Dirt roads near swamps were custom-made locations for hanging out an
d smoking pot, especially around Dead End, where no sheriff had ever given a crap about The Marijuana, as Aunt Ruby had called it hysterically the one time I’d come home high. (Uncle Mike had laughed himself silly and fed me junk food until I’d gotten violently sick, putting an end to my druggie inclinations for all time. To this day, I couldn’t even think about pot without smelling the faint odor of corn chips and ranch dip.)
I shuddered, and Molly grinned. “Ranch dip?”
Like I said, she’d been my friend for a long time. “We don’t talk about that. Ever.”
“Poor Owen. Does he know about your checkered past?” Jack clucked his tongue in mock sympathy for Owen, whom he’d never met and was never going to meet.
Ever.
Molly stood up again. “Gotta bounce, first set starts at nine, don’t be late.”
“Wait. Was Chantal wearing a jacket that night?” I didn’t know why I was fixated on the jacket, but I was. For some reason, seeing her lying there in that flimsy tank top, with her arms bare to the cold, had bothered me almost as much as the blood. Or maybe it was just my mind trying to deflect the horror of it all.
“Yes, actually. It was a red leather jacket, and I told her how much I coveted it, and how gorgeous it looked against her dark complexion.” She grinned at Jack. “We Asian girls can get away with mentioning the color of another woman’s skin.”
He sighed. “I thought you said you didn’t remember me?”
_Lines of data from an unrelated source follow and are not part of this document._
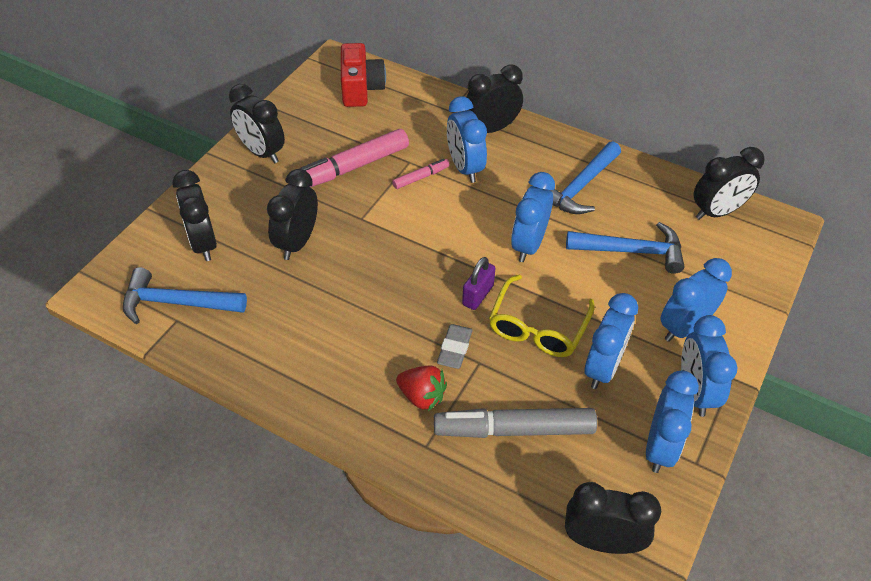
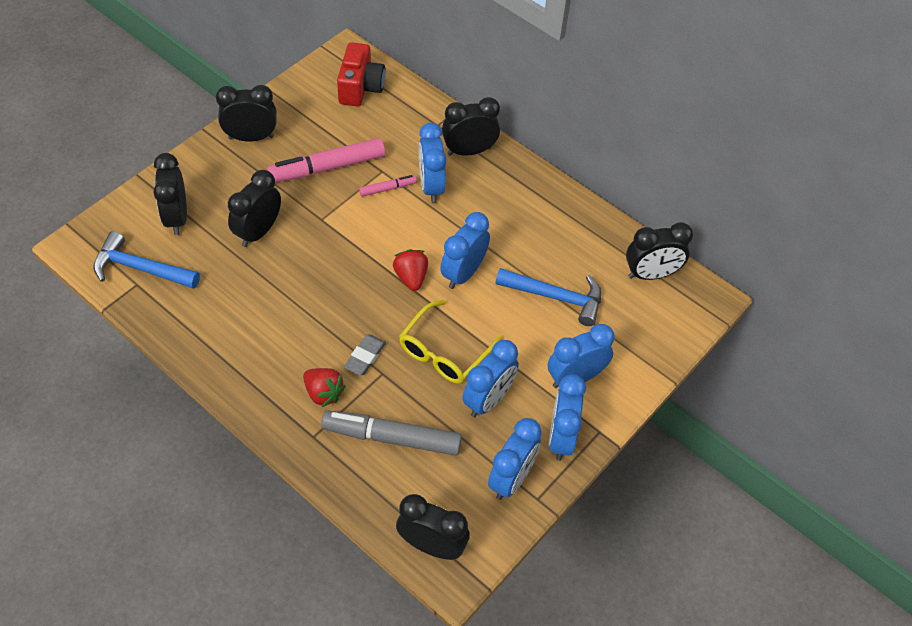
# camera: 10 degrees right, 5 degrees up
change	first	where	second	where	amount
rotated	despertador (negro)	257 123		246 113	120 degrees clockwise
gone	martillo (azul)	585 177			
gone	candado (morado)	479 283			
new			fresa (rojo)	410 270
“I didn’t. It’s coming back to me.” She looked at me and rolled her eyes. “He asked me if I liked fried rice.”
I winced. “Ouch.”
“I was eleven years old,” Jack said, looking sheepish. “But you only spoke Chinese at the time, so I didn’t even realize you knew what I said.”
Molly and I both burst out laughing. “She never in her life only spoke Chinese, Jack,” I said, pityingly.
We watched as his mental light bulb clicked to the “on” position. To be fair, it only took a split-second, and then a smile filled with pure admiration spread across his face.